Consider long-term engagement
Key Finding: The strongest engagements with a TJ process have been those that foresee a long-term commitment and respond appropriately to evolving civil society needs.
Overcoming cycles of conflict and atrocity, or building rights-respecting state institutions, takes time and may suffer political setbacks. TJ processes require long-term commitments: documentation of mass crimes needs to be gathered or reconstructed; trials for massive human rights violations take years to complete complex investigations; support for victims, especially those with lingering health and psychological effects, spans decades; reparations are sometimes multigenerational; victims take a long time to come forward; and judicial and social services often have to be (re)built.

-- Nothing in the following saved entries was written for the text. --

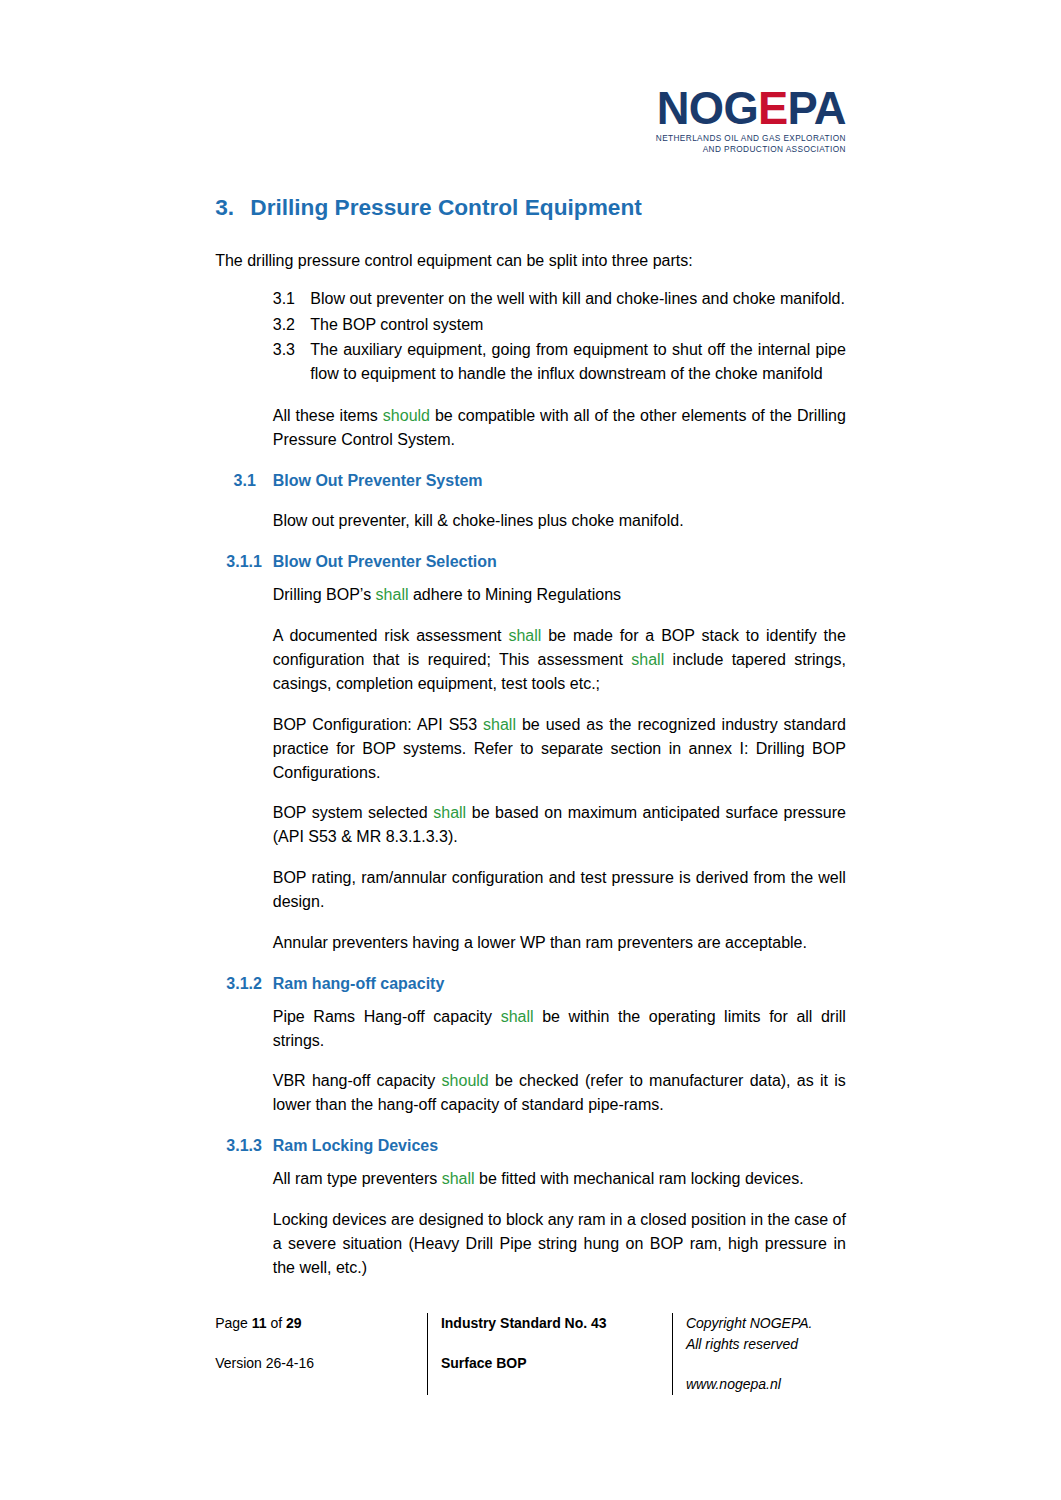NOGEPA
NETHERLANDS OIL AND GAS EXPLORATION
AND PRODUCTION ASSOCIATION
3. Drilling Pressure Control Equipment
The drilling pressure control equipment can be split into three parts:
3.1 Blow out preventer on the well with kill and choke-lines and choke manifold.
3.2 The BOP control system
3.3 The auxiliary equipment, going from equipment to shut off the internal pipe flow to equipment to handle the influx downstream of the choke manifold
All these items should be compatible with all of the other elements of the Drilling Pressure Control System.
3.1 Blow Out Preventer System
Blow out preventer, kill & choke-lines plus choke manifold.
3.1.1 Blow Out Preventer Selection
Drilling BOP’s shall adhere to Mining Regulations
A documented risk assessment shall be made for a BOP stack to identify the configuration that is required; This assessment shall include tapered strings, casings, completion equipment, test tools etc.;
BOP Configuration: API S53 shall be used as the recognized industry standard practice for BOP systems. Refer to separate section in annex I: Drilling BOP Configurations.
BOP system selected shall be based on maximum anticipated surface pressure (API S53 & MR 8.3.1.3.3).
BOP rating, ram/annular configuration and test pressure is derived from the well design.
Annular preventers having a lower WP than ram preventers are acceptable.
3.1.2 Ram hang-off capacity
Pipe Rams Hang-off capacity shall be within the operating limits for all drill strings.
VBR hang-off capacity should be checked (refer to manufacturer data), as it is lower than the hang-off capacity of standard pipe-rams.
3.1.3 Ram Locking Devices
All ram type preventers shall be fitted with mechanical ram locking devices.
Locking devices are designed to block any ram in a closed position in the case of a severe situation (Heavy Drill Pipe string hung on BOP ram, high pressure in the well, etc.)
Page 11 of 29
Version 26-4-16
Industry Standard No. 43
Surface BOP
Copyright NOGEPA. All rights reserved
www.nogepa.nl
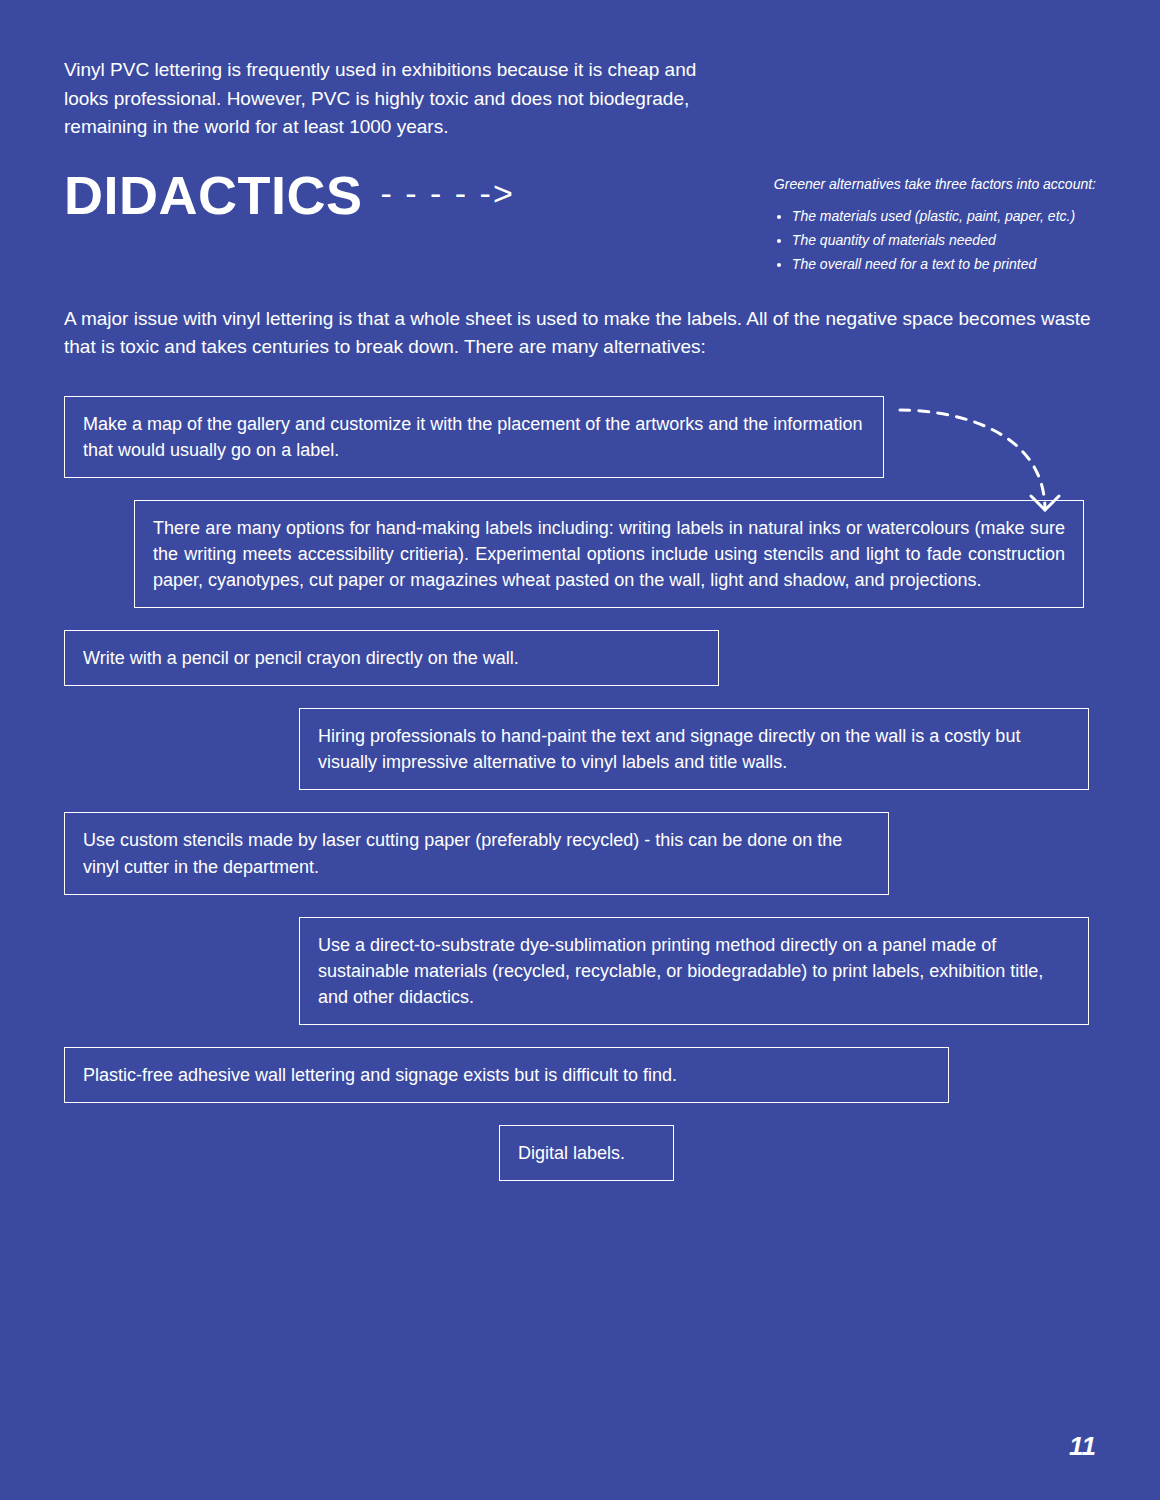Vinyl PVC lettering is frequently used in exhibitions because it is cheap and looks professional. However, PVC is highly toxic and does not biodegrade, remaining in the world for at least 1000 years.
DIDACTICS - - - - ->
Greener alternatives take three factors into account:
The materials used (plastic, paint, paper, etc.)
The quantity of materials needed
The overall need for a text to be printed
A major issue with vinyl lettering is that a whole sheet is used to make the labels. All of the negative space becomes waste that is toxic and takes centuries to break down. There are many alternatives:
Make a map of the gallery and customize it with the placement of the artworks and the information that would usually go on a label.
There are many options for hand-making labels including: writing labels in natural inks or watercolours (make sure the writing meets accessibility critieria). Experimental options include using stencils and light to fade construction paper, cyanotypes, cut paper or magazines wheat pasted on the wall, light and shadow, and projections.
Write with a pencil or pencil crayon directly on the wall.
Hiring professionals to hand-paint the text and signage directly on the wall is a costly but visually impressive alternative to vinyl labels and title walls.
Use custom stencils made by laser cutting paper (preferably recycled) - this can be done on the vinyl cutter in the department.
Use a direct-to-substrate dye-sublimation printing method directly on a panel made of sustainable materials (recycled, recyclable, or biodegradable) to print labels, exhibition title, and other didactics.
Plastic-free adhesive wall lettering and signage exists but is difficult to find.
Digital labels.
11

"No one is interested in this anymore. Not the donors, not the international community, and definitely not the government here. It's been twenty years since the war, they think, 'How long can trauma last for?' They don't realize that the legacy of violence lasts a long time, and it leaves its impact everywhere in people's lives."
In spite of these long-term needs, donor agendas, sometimes set in capitals, may shift and leave civil society actors without support at crucial moments, or the wrong type of support/funds at the wrong times. One-year funding cycles in particular are enemies of the sustainability and predictability that is needed to support long-term change. TJ road maps developed during national consultation processes should give at least a preliminary sense for how donors can offer relevant multiyear support. Moreover, TJ should be included in long-term development strategies.
Because TJ processes are multigenerational and progress can slow or face reversals, “donor fatigue” frequently sets in. There are cases when donors have withdrawn all TJ funding—to both state and civil society actors—when the state shows a lack of commitment. This, however, is precisely the moment when civil society action is often most critical to keep pressure on the state to fulfill its responsibilities.